Unit 1

WP1: Environmental Genetics – Genomics 

Increased anthropogenic pressures and the climate crisis have brought about major and worrying changes in the functioning of marine ecosystems and the services they provide. Therefore, the highest quality and current production of knowledge regarding the complexity of these systems is considered imperative. The present project responds to this need by improving a holistic approach to the study and interpretation of marine biodiversity in three guidelines. The first concerns the climate crisis following direct anthropogenic interventions (such as the Suez Canal, 1869), which favored the invasion of Red Sea species into the Mediterranean (Lesbian migration) and the shift in the balance of ecosystems. The approach is done by applying population and comparative genomic methods.

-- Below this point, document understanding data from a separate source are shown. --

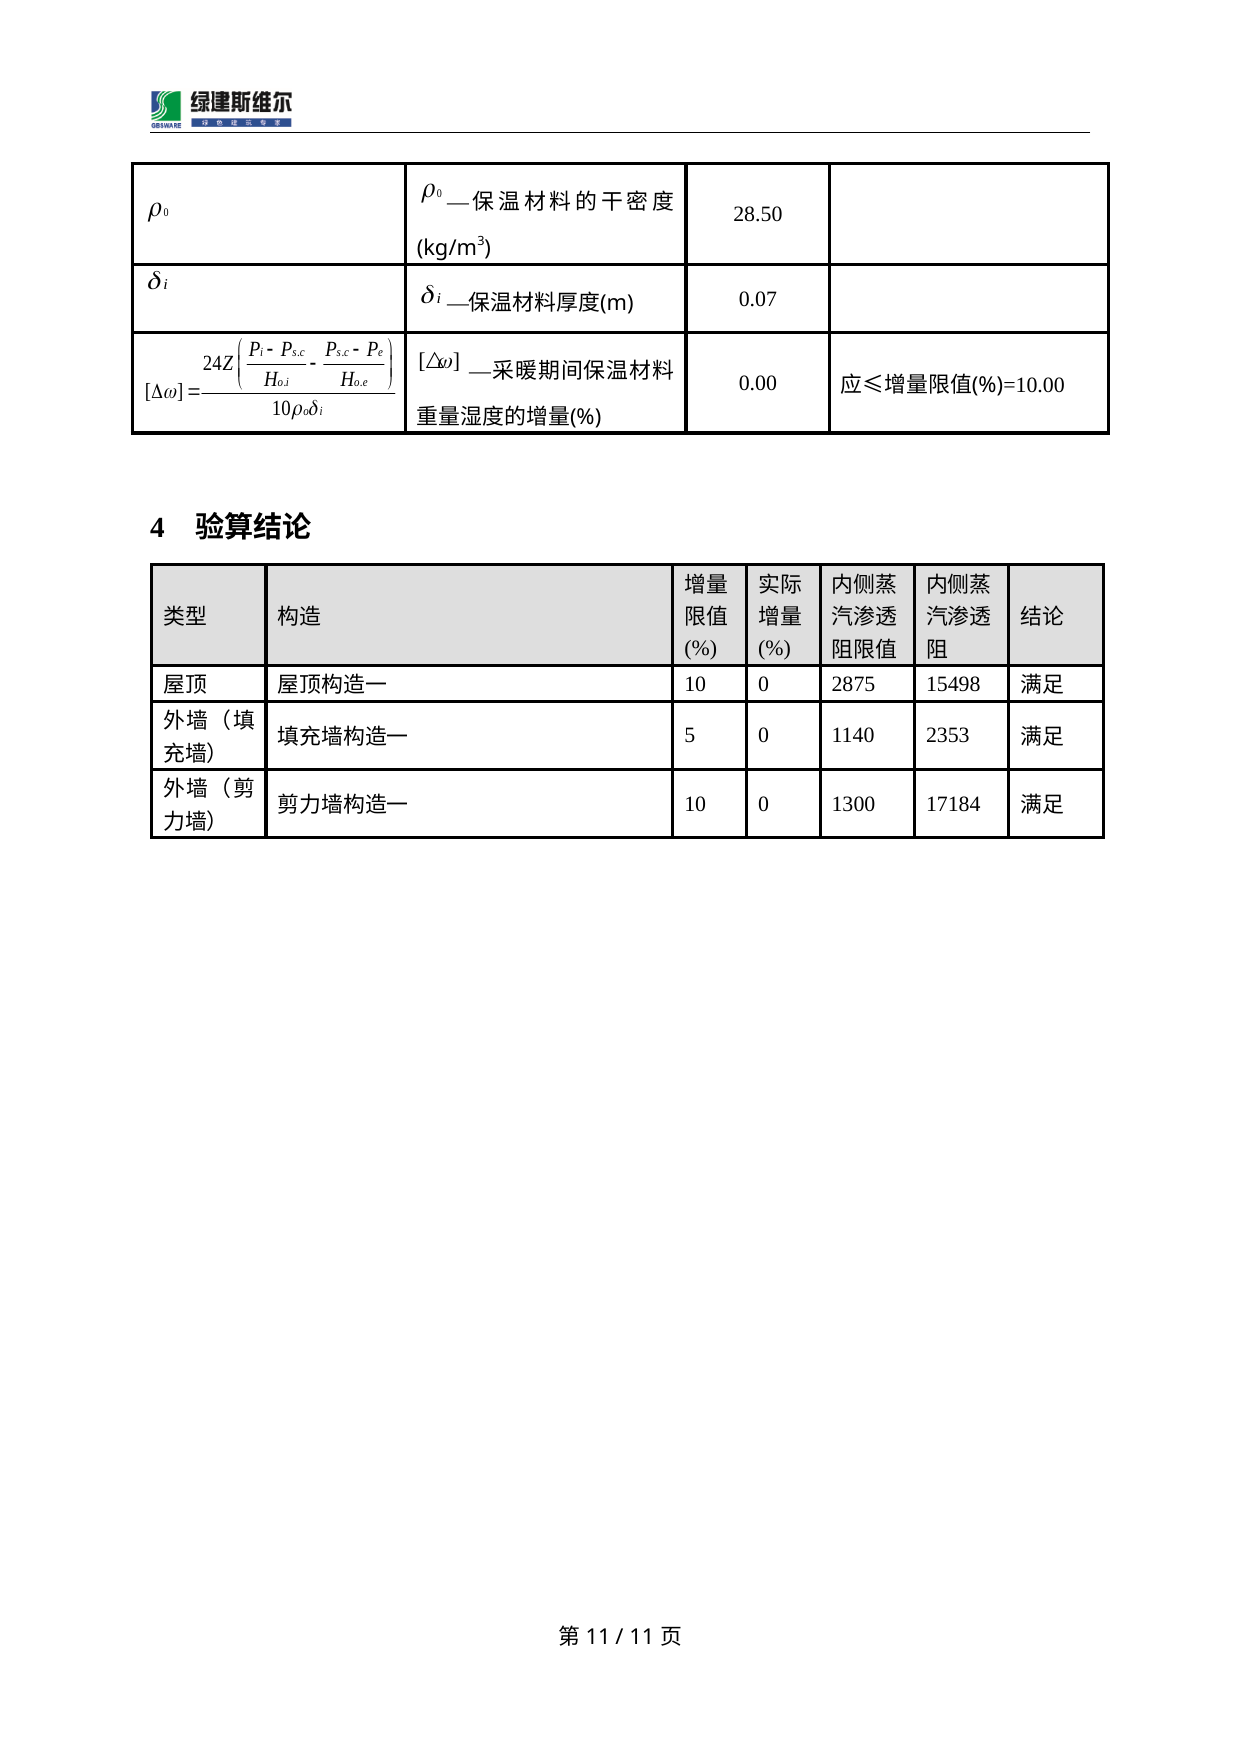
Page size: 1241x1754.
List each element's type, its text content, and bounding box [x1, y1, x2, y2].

table_cell 0.00 [688, 334, 828, 431]
table_cell 0 [748, 703, 819, 768]
table_cell [831, 165, 1107, 263]
table_cell 28.50 [688, 165, 828, 263]
table_cell [134, 334, 404, 431]
table_cell 满足 [1010, 667, 1102, 699]
table_cell 1300 [822, 771, 913, 836]
table_cell 屋顶构造一 [268, 667, 671, 699]
table_cell 满足 [1010, 771, 1102, 836]
table_cell —保温材料厚度(m) [407, 266, 684, 331]
table_header 实际 增量 (%) [748, 566, 819, 664]
picture [150, 88, 293, 130]
table_cell 10 [674, 667, 745, 699]
table_cell 屋顶 [153, 667, 264, 699]
table_header 内侧蒸 汽渗透 阻 [916, 566, 1007, 664]
table_cell 外墙（填充墙） [153, 703, 264, 768]
table_cell 外墙（剪力墙） [153, 771, 264, 836]
table_cell 2353 [916, 703, 1007, 768]
table_cell 满足 [1010, 703, 1102, 768]
table_header 构造 [268, 566, 671, 664]
table_cell —保温材料的干密度(kg/m3) [407, 165, 684, 263]
table_cell 2875 [822, 667, 913, 699]
table_header 类型 [153, 566, 264, 664]
table_cell 0 [748, 667, 819, 699]
table_cell 10 [674, 771, 745, 836]
table_cell 填充墙构造一 [268, 703, 671, 768]
table_header 增量 限值 (%) [674, 566, 745, 664]
table_cell [134, 165, 404, 263]
table_header 结论 [1010, 566, 1102, 664]
table_header 内侧蒸 汽渗透 阻限值 [822, 566, 913, 664]
table_cell 0 [748, 771, 819, 836]
table_cell 1140 [822, 703, 913, 768]
table_cell [134, 266, 404, 331]
table_cell 剪力墙构造一 [268, 771, 671, 836]
table_cell 15498 [916, 667, 1007, 699]
table_cell 0.07 [688, 266, 828, 331]
table_cell 5 [674, 703, 745, 768]
table_cell —采暖期间保温材料重量湿度的增量(%) [407, 334, 684, 431]
subtitle 验算结论 [150, 492, 1090, 557]
table_cell 应≤增量限值(%)=10.00 [831, 334, 1107, 431]
table_cell [831, 266, 1107, 331]
table_cell 17184 [916, 771, 1007, 836]
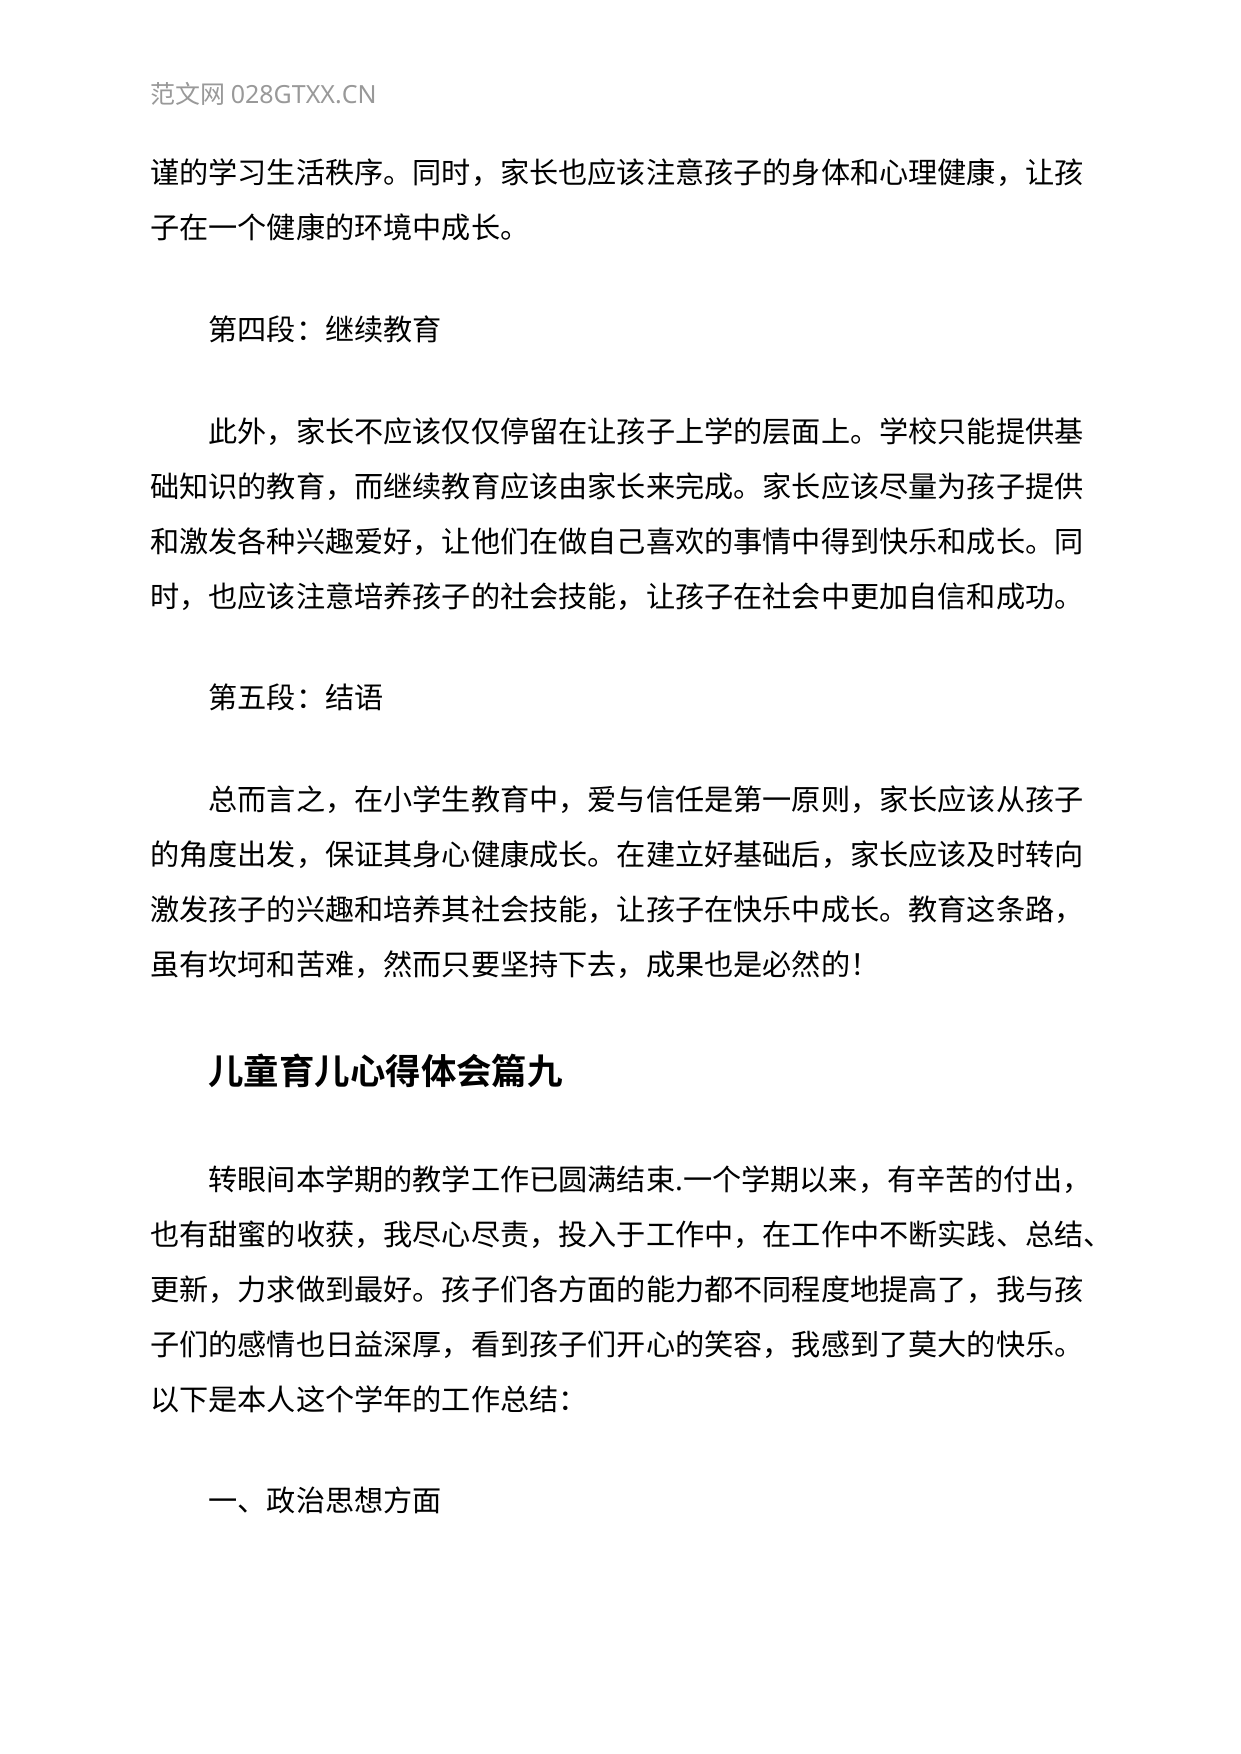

The second concerns the effects of the climate crisis on marker organisms (marine mollusks) which are investigated in both natural and experimental conditions with short-term and long-term response methods (micro-tomography methods, epigenetic mechanisms and genomic landscape respectively). The third concerns the improvement of the access to the benthic dividing layer of the continental shelf with new sampling methods. At the same time, the use of both classical and genomic methods (DNA barcoding / metabarcoding) for the study of biodiversity and the investigation of natural and biogeochemical parameters, give a more comprehensive approach to the interaction of the depth through the water-separating surface.

Objectives of subsection 1.1 (WP1.1)

  •       The study at the genome level of lesbian immigrants to understand the evolutionary processes that take place during the invasion.
  •       The study at the level of the genome of the Seriola dumerilli, one of the new fish farming fish with rapid growth and the creation of a database available for future applications of genetic improvement of the species.

 

Objectives of subsection 1.2 (WP1.2)

  •       Comparative morphology with the use of micro-CT limestone structures in marine molluscs after subjecting them to different experimental conditions (reduced pH and increased temperature), according to the climate change scenarios.
  •   Investigation of the epigenemic effect of small or microRNAs in individuals of a species of marine mollusk that have undergone temperature and pH changes.
  •   Study of the genomics of the marine landscape of a species of marine mollusk, with the correlation of genomic patterns with environmental parameters and a description of the degree of communication (regions) between regions, the parameters that affect it and the adaptability of populations to change.

 

Objectives of subsection 1.3 (WP1.3)

  •       The investigation of the diversity of the benthic separating layer of the continental shelf of the Gulf of Heraklion using a new method of benthic sampling with the conversion of a hyperbolic sleigh in order to simulate the “natural” resuscitation of organic and surface components. The assessment of diversity will be done using classical methods of taxonomy and study of biocommunities and with modern genomic techniques, while at the same time the changes of physical and biogeochemical parameters will be studied.